### The problem
Your answer should consist of the lines below that hold the word "Avenue".

### Extracted page text data
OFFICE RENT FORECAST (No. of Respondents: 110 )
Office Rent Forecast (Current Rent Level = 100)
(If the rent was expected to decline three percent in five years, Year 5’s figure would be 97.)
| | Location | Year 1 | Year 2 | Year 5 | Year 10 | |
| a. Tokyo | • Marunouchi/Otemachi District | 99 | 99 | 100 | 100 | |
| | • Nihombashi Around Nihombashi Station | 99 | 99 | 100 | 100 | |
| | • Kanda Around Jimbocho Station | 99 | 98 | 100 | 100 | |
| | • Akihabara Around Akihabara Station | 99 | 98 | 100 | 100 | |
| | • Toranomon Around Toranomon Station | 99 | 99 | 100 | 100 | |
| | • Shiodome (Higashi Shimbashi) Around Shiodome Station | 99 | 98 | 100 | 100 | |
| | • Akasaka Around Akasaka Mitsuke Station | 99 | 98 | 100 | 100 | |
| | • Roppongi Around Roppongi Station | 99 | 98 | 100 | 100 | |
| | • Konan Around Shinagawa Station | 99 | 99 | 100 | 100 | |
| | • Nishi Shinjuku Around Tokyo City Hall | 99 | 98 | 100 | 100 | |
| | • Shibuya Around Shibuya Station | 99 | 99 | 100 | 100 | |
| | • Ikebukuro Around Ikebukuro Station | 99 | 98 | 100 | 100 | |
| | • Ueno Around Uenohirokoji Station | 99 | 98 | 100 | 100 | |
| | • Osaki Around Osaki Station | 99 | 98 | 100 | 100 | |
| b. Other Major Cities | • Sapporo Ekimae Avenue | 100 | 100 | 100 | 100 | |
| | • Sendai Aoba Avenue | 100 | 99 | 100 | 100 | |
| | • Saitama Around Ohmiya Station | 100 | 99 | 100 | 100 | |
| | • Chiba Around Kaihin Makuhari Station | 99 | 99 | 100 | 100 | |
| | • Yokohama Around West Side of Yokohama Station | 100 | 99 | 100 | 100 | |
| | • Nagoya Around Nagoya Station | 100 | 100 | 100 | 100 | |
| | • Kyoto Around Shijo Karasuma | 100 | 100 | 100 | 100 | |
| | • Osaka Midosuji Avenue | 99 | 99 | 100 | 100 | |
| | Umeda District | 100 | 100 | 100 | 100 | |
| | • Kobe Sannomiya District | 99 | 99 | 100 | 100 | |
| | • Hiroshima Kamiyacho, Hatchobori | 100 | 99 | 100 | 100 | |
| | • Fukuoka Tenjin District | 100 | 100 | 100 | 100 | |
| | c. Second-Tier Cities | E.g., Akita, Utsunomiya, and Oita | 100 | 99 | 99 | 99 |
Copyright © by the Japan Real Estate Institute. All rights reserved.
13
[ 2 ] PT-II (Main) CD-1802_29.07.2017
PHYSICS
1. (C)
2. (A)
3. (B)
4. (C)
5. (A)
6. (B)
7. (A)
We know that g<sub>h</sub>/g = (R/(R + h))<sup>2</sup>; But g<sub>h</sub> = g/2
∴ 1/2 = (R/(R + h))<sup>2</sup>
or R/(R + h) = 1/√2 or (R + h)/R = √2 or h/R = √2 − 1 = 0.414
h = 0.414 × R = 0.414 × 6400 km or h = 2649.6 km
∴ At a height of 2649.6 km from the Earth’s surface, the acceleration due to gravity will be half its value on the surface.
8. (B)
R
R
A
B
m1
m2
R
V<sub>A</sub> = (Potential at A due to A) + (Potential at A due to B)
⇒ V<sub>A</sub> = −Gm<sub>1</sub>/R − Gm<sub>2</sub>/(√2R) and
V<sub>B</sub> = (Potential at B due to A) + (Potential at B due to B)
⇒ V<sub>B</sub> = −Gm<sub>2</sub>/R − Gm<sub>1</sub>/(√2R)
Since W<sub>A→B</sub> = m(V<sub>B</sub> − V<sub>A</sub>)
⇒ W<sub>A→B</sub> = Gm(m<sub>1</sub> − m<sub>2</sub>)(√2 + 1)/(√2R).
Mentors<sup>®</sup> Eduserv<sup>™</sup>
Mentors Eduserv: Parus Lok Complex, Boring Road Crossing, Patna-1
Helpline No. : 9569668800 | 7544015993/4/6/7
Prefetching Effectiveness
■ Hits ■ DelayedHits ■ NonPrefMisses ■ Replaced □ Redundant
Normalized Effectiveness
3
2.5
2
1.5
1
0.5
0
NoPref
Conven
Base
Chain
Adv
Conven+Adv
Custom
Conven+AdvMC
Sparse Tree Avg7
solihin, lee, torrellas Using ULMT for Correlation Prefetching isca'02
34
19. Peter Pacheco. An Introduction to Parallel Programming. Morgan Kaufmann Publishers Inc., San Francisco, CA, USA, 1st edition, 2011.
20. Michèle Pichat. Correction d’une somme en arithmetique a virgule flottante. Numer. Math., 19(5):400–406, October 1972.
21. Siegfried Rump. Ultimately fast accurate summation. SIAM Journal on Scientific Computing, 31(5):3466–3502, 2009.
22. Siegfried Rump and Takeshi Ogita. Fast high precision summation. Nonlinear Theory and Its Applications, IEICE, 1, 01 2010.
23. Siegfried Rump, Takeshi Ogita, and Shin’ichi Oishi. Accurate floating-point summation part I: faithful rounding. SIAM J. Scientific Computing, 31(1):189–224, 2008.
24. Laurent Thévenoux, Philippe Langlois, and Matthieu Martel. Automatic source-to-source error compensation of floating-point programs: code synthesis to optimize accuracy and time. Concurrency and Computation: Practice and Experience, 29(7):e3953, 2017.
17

### Result for this exercise
| b. Other Major Cities | • Sapporo Ekimae Avenue | 100 | 100 | 100 | 100 | |
| | • Sendai Aoba Avenue | 100 | 99 | 100 | 100 | |
| | • Osaka Midosuji Avenue | 99 | 99 | 100 | 100 | |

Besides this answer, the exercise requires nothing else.